**Exercise goal:**
Copy out the lines exactly as they appear from the start of the items through the line holding "Գիտութիւն (2016)", inclusive, leaving out the pictures.

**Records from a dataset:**
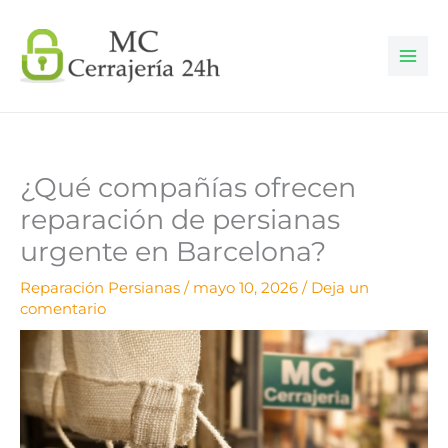
Ir
al
contenido
¿Qué compañías ofrecen
reparación de persianas
urgente en Barcelona?
Reparación Persianas
/
mayo 10, 2026
/
Deja un
comentario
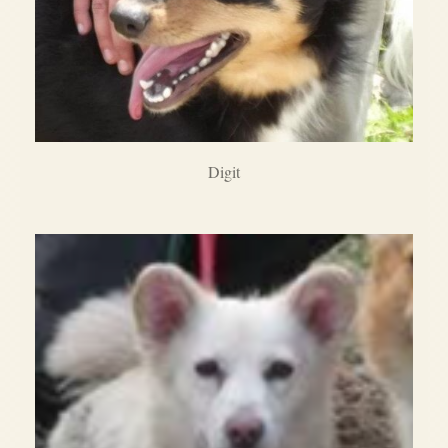
Digit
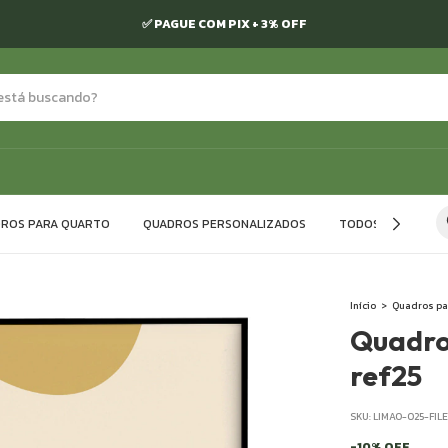
✅ PAGUE COM PIX + 3% OFF
ROS PARA QUARTO
QUADROS PERSONALIZADOS
TODOS OS QUADR
Início
>
Quadros pa
Quadro
ref25
SKU:
LIMAO-025-FIL
-
10
%
OFF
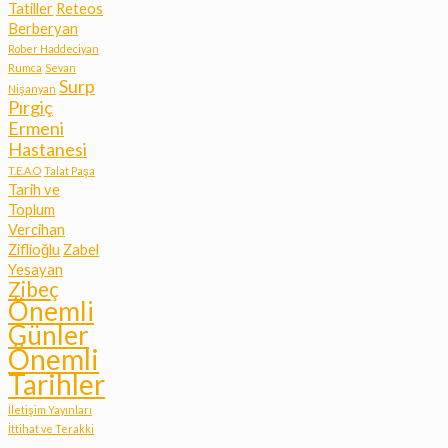
Tatiller
Reteos
Berberyan
Rober Haddeciyan
Rumca
Sevan
Surp
Nişanyan
Pırgiç
Ermeni
Hastanesi
T.E.A.O
Talat Paşa
Tarih ve
Toplum
Vercihan
Ziflioğlu
Zabel
Yesayan
Zibeç
Önemli
Günler
Önemli
Tarihler
İletişim Yayınları
İttihat ve Terakki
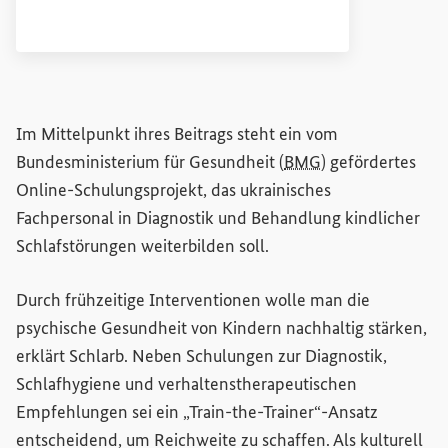
Im Mittelpunkt ihres Beitrags steht ein vom
Bundesministerium für Gesundheit (
BMG
) gefördertes
Online-Schulungsprojekt, das ukrainisches
Fachpersonal in Diagnostik und Behandlung kindlicher
Schlafstörungen weiterbilden soll.
Durch frühzeitige Interventionen wolle man die
psychische Gesundheit von Kindern nachhaltig stärken,
erklärt Schlarb. Neben Schulungen zur Diagnostik,
Schlafhygiene und verhaltenstherapeutischen
Empfehlungen sei ein „Train-the-Trainer“-Ansatz
entscheidend, um Reichweite zu schaffen. Als kulturell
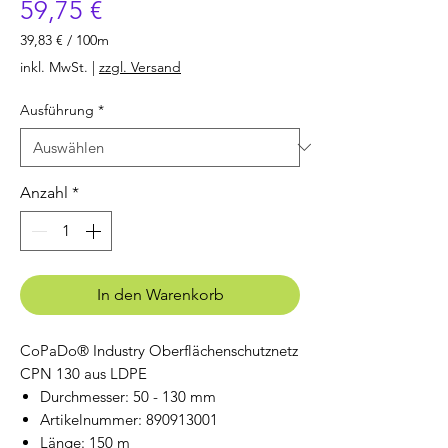
Preis
59,75 €
39,83 €
/
100m
39,83 €
inkl. MwSt.
|
zzgl. Versand
pro
100
Ausführung
*
Meter
Anzahl
*
In den Warenkorb
CoPaDo® Industry Oberflächenschutznetz
CPN 130 aus LDPE
Durchmesser: 50 - 130 mm
Artikelnummer: 890913001
Länge: 150 m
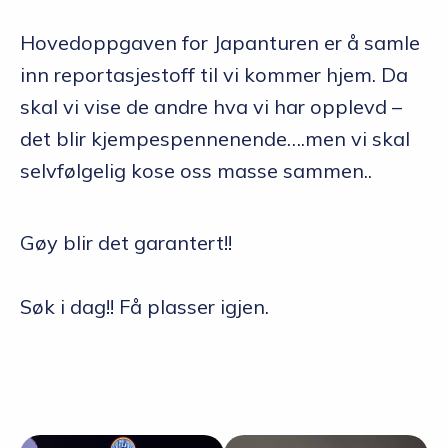
Hovedoppgaven for Japanturen er å samle
inn reportasjestoff til vi kommer hjem. Da
skal vi vise de andre hva vi har opplevd –
det blir kjempespennenende….men vi skal
selvfølgelig kose oss masse sammen..
Gøy blir det garantert!!
Søk i dag!! Få plasser igjen.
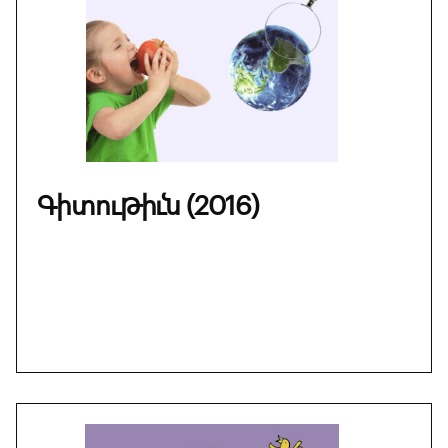
Գիտութիւն (2016)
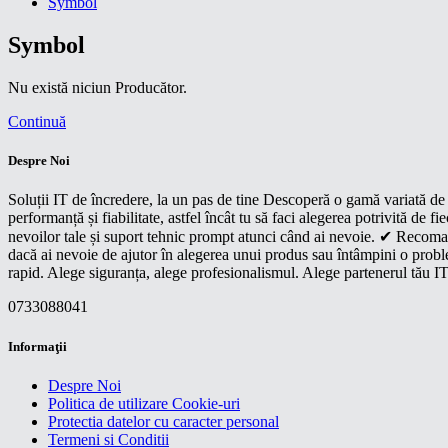
Symbol
Symbol
Nu există niciun Producător.
Continuă
Despre Noi
Soluții IT de încredere, la un pas de tine Descoperă o gamă variată de p
performanță și fiabilitate, astfel încât tu să faci alegerea potrivită d
nevoilor tale și suport tehnic prompt atunci când ai nevoie. ✔ Recoman
dacă ai nevoie de ajutor în alegerea unui produs sau întâmpini o proble
rapid. Alege siguranța, alege profesionalismul. Alege partenerul tău IT
0733088041
Informaţii
Despre Noi
Politica de utilizare Cookie-uri
Protectia datelor cu caracter personal
Termeni si Conditii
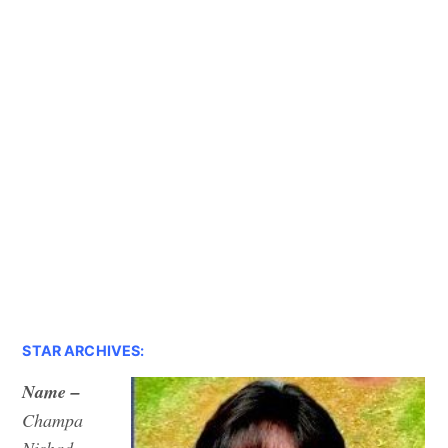
STAR ARCHIVES:
Name –
Champa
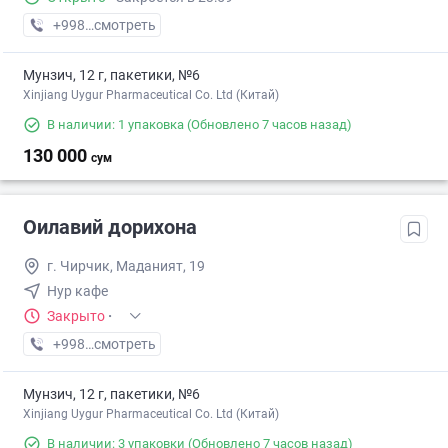
+998 (91) XXX-XX-XX
смотреть
Мунзич, 12 г, пакетики, №6
Xinjiang Uygur Pharmaceutical Co. Ltd (Китай)
В наличии: 1 упаковка
(Обновлено 7 часов назад)
130 000
сум
Оилавий дорихона
г. Чирчик, Маданият, 19
Нур кафе
Закрыто
·
+998 (77) XXX-XX-XX
смотреть
Мунзич, 12 г, пакетики, №6
Xinjiang Uygur Pharmaceutical Co. Ltd (Китай)
В наличии: 3 упаковки
(Обновлено 7 часов назад)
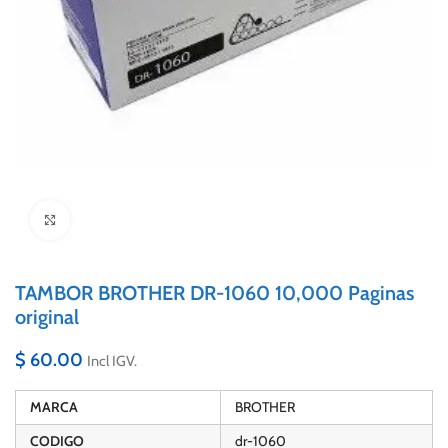
Click to enlarge
TAMBOR BROTHER DR-1060 10,000 Paginas
original
$
60.00
Incl IGV.
MARCA
BROTHER
CODIGO
dr-1060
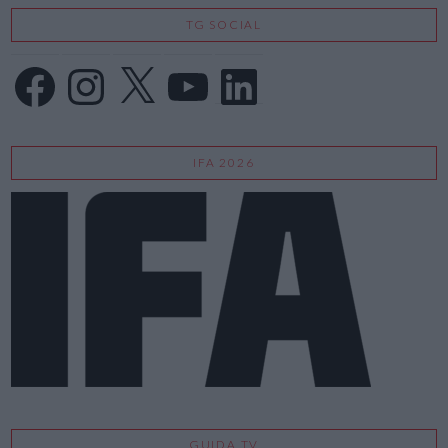
TG SOCIAL
Facebook
Instagram
X
YouTube
LinkedIn
IFA 2026
GUIDA TV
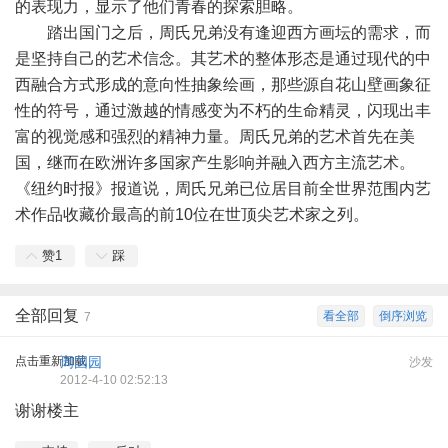
的表现力，显示了他们青春的探索胆略。
踏出国门之后，周氏兄弟没有逢迎西方画坛的需求，而
是坚持自己的艺术信念。其艺术的整体形态是通过现代的中
西融合方式形成的意向性抽象绘画，那些源自花山壁画象征
性的符号，通过激越的情感变为不朽的生命精灵，闪现出丰
富的视觉感和强烈的精神力量。周氏兄弟的艺术首先在美
国，继而在欧洲许多国家产生影响并融入西方主流艺术。
《纽约时报》报道说，周氏兄弟已位居目前全世界范围内艺
术作品收藏价最高的前10位在世顶尖艺术家之列。
赞
1
踩
全部回复
看全部
倒序浏览
7
点击重新加载
周国园
沙发
2012-4-10 02:52:13
谢谢楼主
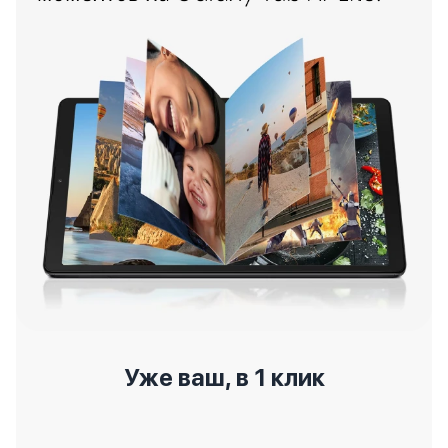
Уже ваш, в 1 клик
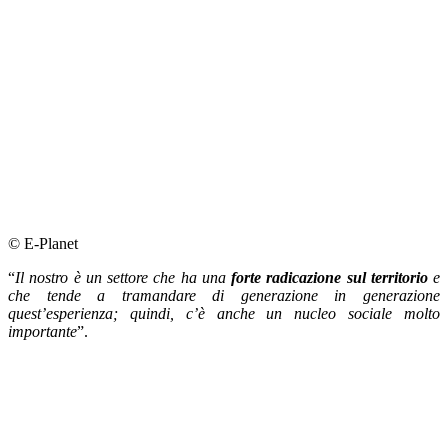
© E-Planet
“
Il nostro è un settore che ha una
forte radicazione sul territorio
e
che tende a tramandare di generazione in generazione
quest’esperienza; quindi, c’è anche un nucleo sociale molto
importante
”.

**Response to the task:**
Ir
al
contenido
¿Qué compañías ofrecen
reparación de persianas
urgente en Barcelona?
Reparación Persianas
/
mayo 10, 2026
/
Deja un
comentario
Digit
✅ PAGUE COM PIX + 3% OFF
ROS PARA QUARTO
QUADROS PERSONALIZADOS
TODOS OS QUADR
Início
>
Quadros pa
Quadro
ref25
SKU:
LIMAO-025-FIL
-
10
%
OFF
Tatiller
Reteos
Berberyan
Rober Haddeciyan
Rumca
Sevan
Surp
Nişanyan
Pırgiç
Ermeni
Hastanesi
T.E.A.O
Talat Paşa
Tarih ve
Toplum
Vercihan
Ziflioğlu
Zabel
Yesayan
Zibeç
Önemli
Günler
Önemli
Tarihler
İletişim Yayınları
İttihat ve Terakki
Im Mittelpunkt ihres Beitrags steht ein vom
Bundesministerium für Gesundheit (
BMG
) gefördertes
Online-Schulungsprojekt, das ukrainisches
Fachpersonal in Diagnostik und Behandlung kindlicher
Schlafstörungen weiterbilden soll.
Durch frühzeitige Interventionen wolle man die
psychische Gesundheit von Kindern nachhaltig stärken,
erklärt Schlarb. Neben Schulungen zur Diagnostik,
Schlafhygiene und verhaltenstherapeutischen
Empfehlungen sei ein „Train-the-Trainer“-Ansatz
entscheidend, um Reichweite zu schaffen. Als kulturell
Preis
59,75 €
39,83 €
/
100m
39,83 €
inkl. MwSt.
|
zzgl. Versand
pro
100
Ausführung
*
Meter
Anzahl
*
In den Warenkorb
CoPaDo® Industry Oberflächenschutznetz
CPN 130 aus LDPE
Durchmesser: 50 - 130 mm
Artikelnummer: 890913001
Länge: 150 m
Hovedoppgaven for Japanturen er å samle
inn reportasjestoff til vi kommer hjem. Da
skal vi vise de andre hva vi har opplevd –
det blir kjempespennenende….men vi skal
selvfølgelig kose oss masse sammen..
Gøy blir det garantert!!
Søk i dag!! Få plasser igjen.
Գիտութիւն (2016)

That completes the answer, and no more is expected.